Features

Something’s Brewing: February 2026

Phil Mellows discovers some of the radical moves underway to save our hard-hit pubs

A board up pub behind a row of low fencing painted white
The Old Spotted Dog in Forest Gate – Ewan Munro, CC BY-SA 2.0 https://creativecommons.org/licenses/by-sa/2.0, via Wikimedia Commons

Pubs were once an unchanging feature of our streets. Solid, reliable places where they sold the same kind of beer to the same kind of
people, where you could always find a friendly face – and occasionally a friendly fight.

Well, perhaps that’s not true, it’s just the way that pubs appear in our shared mythology, like EastEnders. Yet it’s hard not to notice that the pub landscape is changing fast these days. There are permanent closures, of course, but there is also renewal. Pubs are changing, adapting to new challenges, different customer behaviours.
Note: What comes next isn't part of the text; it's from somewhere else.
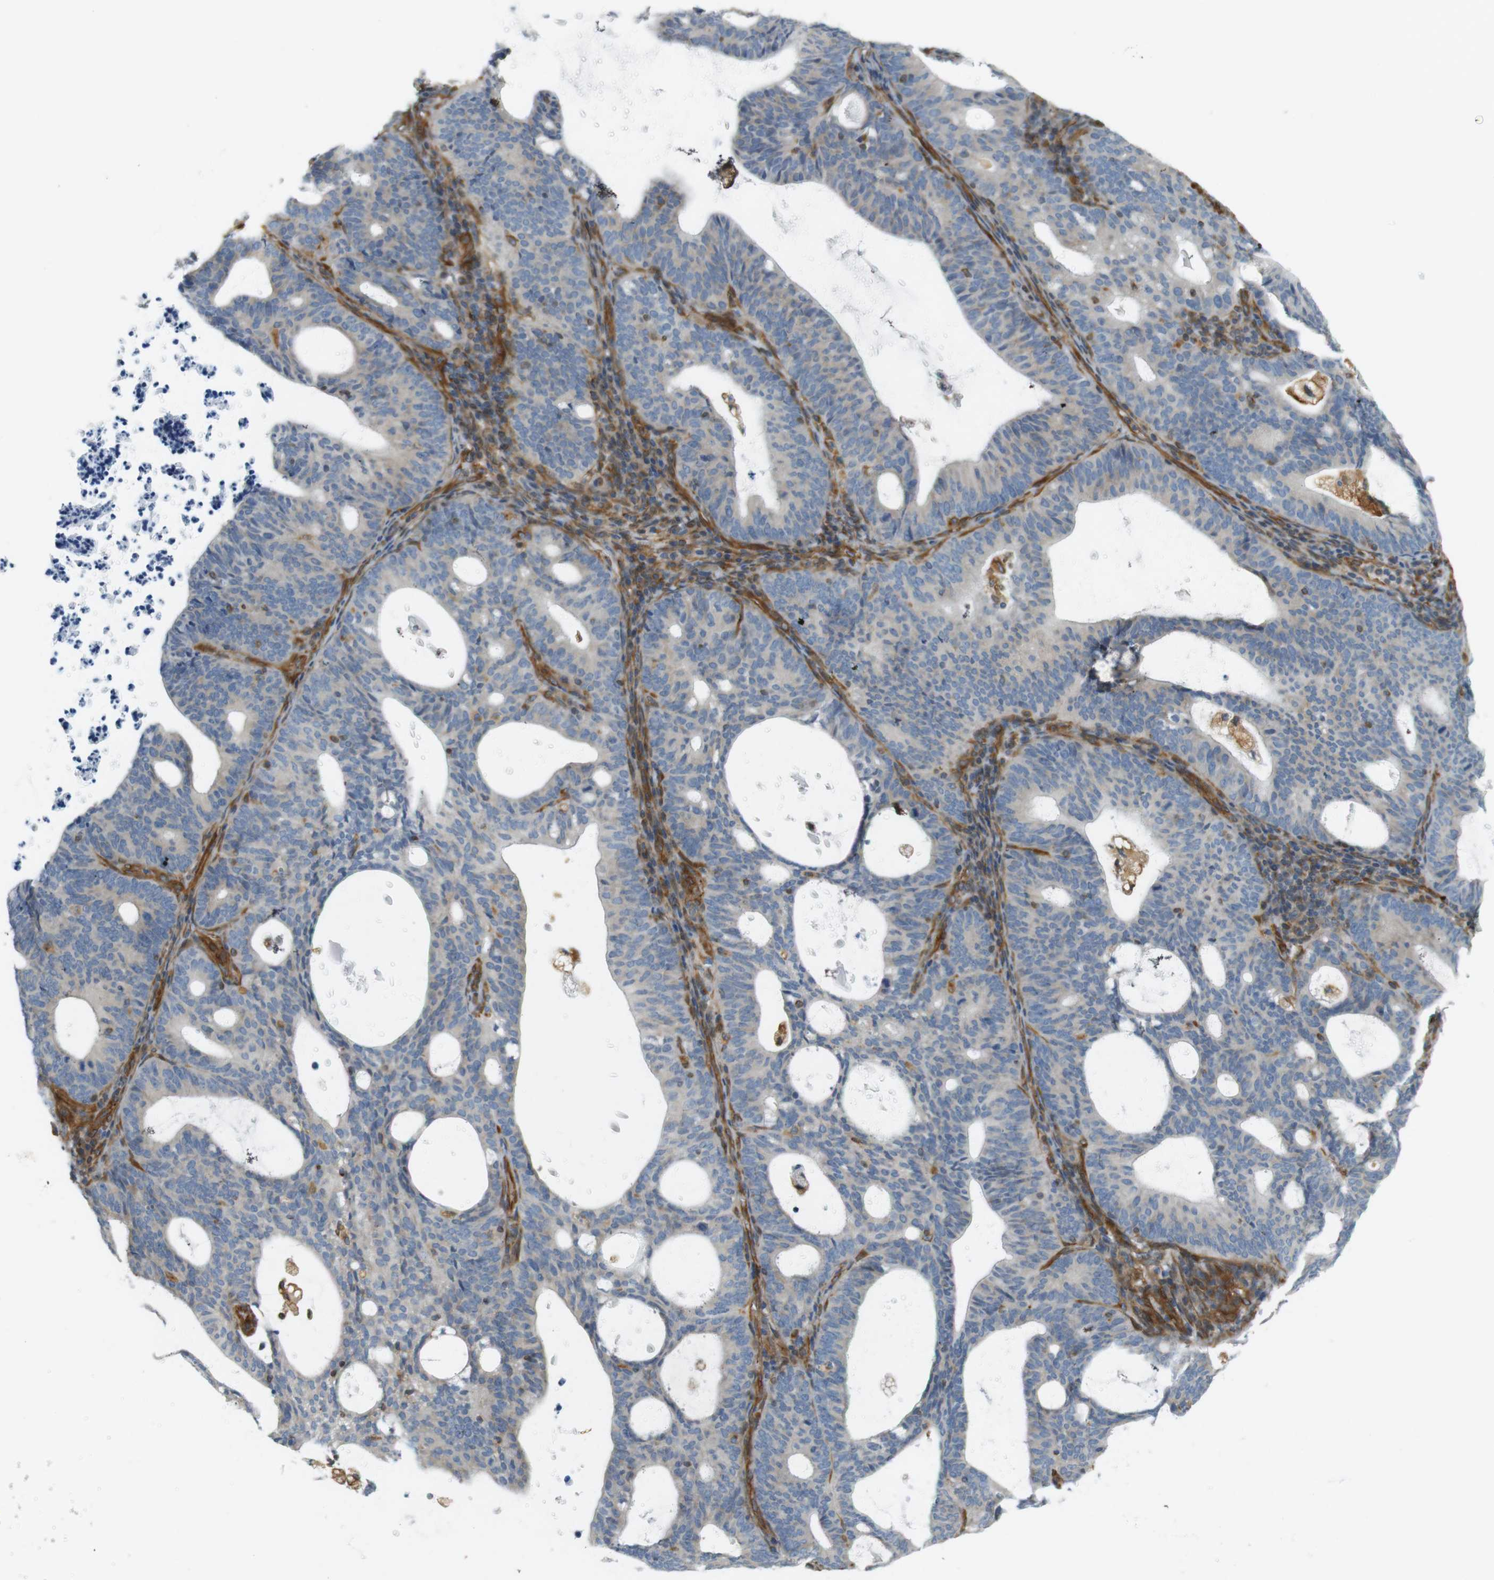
{"staining": {"intensity": "negative", "quantity": "none", "location": "none"}, "tissue": "endometrial cancer", "cell_type": "Tumor cells", "image_type": "cancer", "snomed": [{"axis": "morphology", "description": "Adenocarcinoma, NOS"}, {"axis": "topography", "description": "Uterus"}], "caption": "Immunohistochemistry (IHC) photomicrograph of human adenocarcinoma (endometrial) stained for a protein (brown), which reveals no positivity in tumor cells.", "gene": "CYTH3", "patient": {"sex": "female", "age": 83}}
Many were built, on a large scale, during the 19th Century when demand was high for beer and somewhere warm to sit. These spaces continue to cost money, in rent, in investment, in décor and furnishings, in staffing and so on. The challenge is how to work that space to maximum advantage, to get people to fill it and pay money over the bar.

With costs rising fast, those parts of the day, or the week, when there are no customers – and a lot of licensees are choosing to open shorter hours – are a drain that endangers the business.

Entertainments and events might draw people in during the quiet times, but that itself costs money. What we’re now beginning to see are more radical approaches.

At the end of last year, Newham Council gave the go-ahead for the restoration of the Old Spotted Dog in Forest Gate, the Borough’s oldest building that’s not a church, which closed in 2004.

This is great news, but it’s not going to be just a pub. The site will also include a hotel and flats – which will subsidise a smaller pub operation, preserving only the parts of architectural value.

Over in Stratford, there are plans to revive the Builders Arms, which closed in 2020, as part of a vast complex of student accommodation. Again, the vision is much broader than a pub.

And on a smaller scale, the Britannia in Plaistow Grove is due to reopen with flats above providing a steady income.

Each of these schemes recognises that we still need pubs. And thought has gone into how a pub might be sustainable within a bigger plan for the space. Hopefully this will help to make sure we don’t lose them again.